Neighbors Form Human Chain to Block ICE from Detaining Father and Son: They Were 'Bullying' Them
"They came to the wrong community on the wrong day," one neighbor said
A group of Tennessee residents sprang into action on Monday to protect a man and his 12-year-old son when U.S. Immigration and Customs Enforcement officers attempted to take the pair into custody.
Footage showed neighbors in Hermitage filling the area of Brooke Valley Drive and Forest Ridge Drive for hours Monday morning to support the man after an ICE vehicle blocked him and his son in their van, WTVF reported. Neighbors provided gas, water and wet rags as the pair remained in their vehicle. (ICE warrants prohibit agents from forcibly removing people from their home or vehicle, according to WTVF.)
“There were two immigration officials sort of bullying a family inside of their own vehicle, telling them that they had an administrative warrant … and trying to harass them and fear them into coming out,” Daniel Ayoade Yoon, a local lawyer who helped in the effort, told WTVF. “They were saying, if you don’t come out, we’re going to arrest you, we’re going to arrest your 12-year-old son. And that’s just not legal, it’s not the right law.”
ICE did not immediately respond to a request for comment from PEOPLE.
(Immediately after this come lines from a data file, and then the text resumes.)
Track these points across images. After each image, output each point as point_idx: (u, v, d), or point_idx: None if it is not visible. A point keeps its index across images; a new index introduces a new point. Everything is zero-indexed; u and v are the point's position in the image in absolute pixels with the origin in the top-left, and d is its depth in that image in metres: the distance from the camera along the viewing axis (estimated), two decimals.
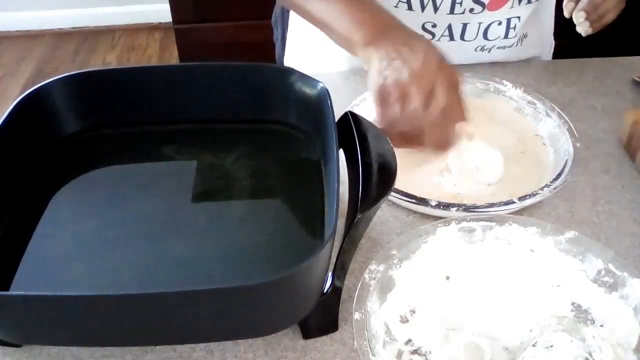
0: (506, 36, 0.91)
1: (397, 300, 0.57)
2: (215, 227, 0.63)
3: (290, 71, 0.69)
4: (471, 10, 0.86)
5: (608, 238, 0.69)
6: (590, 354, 0.51)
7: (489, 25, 0.89)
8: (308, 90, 0.68)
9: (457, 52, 0.90)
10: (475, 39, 0.90)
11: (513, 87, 0.84)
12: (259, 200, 0.67)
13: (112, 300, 0.48)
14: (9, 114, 0.63)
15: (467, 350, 0.53)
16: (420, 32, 0.88)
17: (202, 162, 0.69)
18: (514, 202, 0.67)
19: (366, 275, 0.57)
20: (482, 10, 0.86)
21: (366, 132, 0.60)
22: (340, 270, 0.56)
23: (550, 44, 1.04)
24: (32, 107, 0.66)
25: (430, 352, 0.54)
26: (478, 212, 0.66)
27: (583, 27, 0.84)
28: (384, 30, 0.73)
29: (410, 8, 0.86)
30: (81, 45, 2.67)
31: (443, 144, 0.71)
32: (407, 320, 0.56)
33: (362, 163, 0.56)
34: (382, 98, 0.68)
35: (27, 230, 0.61)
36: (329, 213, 0.59)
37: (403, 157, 0.68)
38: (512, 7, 0.87)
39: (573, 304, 0.58)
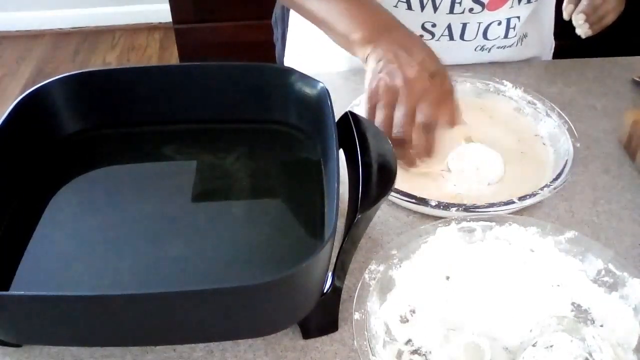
0: (506, 36, 0.91)
1: (397, 300, 0.57)
2: (215, 227, 0.63)
3: (290, 71, 0.69)
4: (471, 10, 0.86)
5: (608, 238, 0.69)
6: (590, 354, 0.51)
7: (488, 25, 0.89)
8: (308, 90, 0.68)
9: (456, 52, 0.90)
10: (475, 38, 0.91)
11: (513, 87, 0.84)
12: (259, 200, 0.67)
13: (112, 300, 0.48)
14: (9, 114, 0.63)
15: (467, 350, 0.53)
16: (420, 31, 0.88)
17: (202, 162, 0.69)
18: (514, 202, 0.67)
19: (366, 275, 0.57)
20: (482, 10, 0.86)
21: (366, 132, 0.60)
22: (340, 270, 0.56)
23: (550, 44, 1.04)
24: (32, 107, 0.66)
25: (430, 352, 0.54)
26: (478, 212, 0.66)
27: (583, 29, 0.84)
28: (383, 30, 0.73)
29: (409, 8, 0.86)
30: (81, 45, 2.67)
31: (426, 152, 0.72)
32: (407, 320, 0.56)
33: (362, 163, 0.56)
34: (373, 101, 0.71)
35: (27, 230, 0.61)
36: (329, 213, 0.59)
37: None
38: (511, 7, 0.87)
39: (573, 304, 0.58)
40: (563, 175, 0.70)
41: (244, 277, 0.58)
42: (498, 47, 0.93)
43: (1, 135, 0.61)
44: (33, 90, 0.66)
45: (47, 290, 0.55)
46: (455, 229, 0.62)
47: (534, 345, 0.52)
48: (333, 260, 0.54)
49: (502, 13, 0.88)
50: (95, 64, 2.53)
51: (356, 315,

Eventually, more than 10 people linked arms around the van and created a pathway for the man and his son to get into their home, according to the Tennessean. The ICE officers, dressed in plain clothes, drove away in their unmarked, white F-150 truck. As the bystanders stood guard, the boy was shown in the footage running into the family’s home, appearing afraid.
The residents cheered as the man and son made it inside safely.
“They came to the wrong community on the wrong day,” one neighbor could be heard saying during the standoff, according to the Nashville Scene.
One neighbor, Angela Glass, told the Scene that the family had been living there for 14 years.
“They don’t bother anybody,” said Glass. “Our kids play with their kids. It’s just one big community. And we don’t want to see anything happen to them. They’re good people. They’ve been here 14 years, leave them alone. To me, they’re considered Americans.”
The situation unfolded after an ICE representative called the police department, saying that the man drove home when ICE agents tried to pull him over, a Metro Nashville Police Department spokesperson tells PEOPLE in a statement. Responding police learned that ICE agents were attempting to serve a detainer, a civil warrant.
“The officers were instructed to not be involved in the service of the detainer, but to stand by from a distance to keep the peace if necessary,” police say.
Although the ICE officers hold that the incident stemmed from a traffic stop, neighbors reported seeing the agents sitting in a mysterious unmarked truck since Sunday, the Tennessean reported.
Tristan Call, who is part of a human rights group and took part in the residents’ efforts, applauded the neighbors.
“Really what put that into motion this morning was that some neighbors saw it happening and were willing to take a stand about it,” Call said. “I want to honor the work that those neighbors did. Young women coming out here by themselves to directly ask, ‘What are y’all doing here? This is our neighbor, we back each other up’ … That’s why this dad is still with his son.”
On Tuesday, the New York Times reported that more than 2,000 migrants in the U.S. illegally “were targeted in widely publicized raids that unfolded across the country last week. The government said just 35 people were detained, according to the Times.
The raids come as human rights groups decry the unsanitary conditions at processing facilities for migrants at the border. The crisis has sparked outrage as at least two dozen migrants have died in ICE custody during President Donald Trump administration, according to NBC News.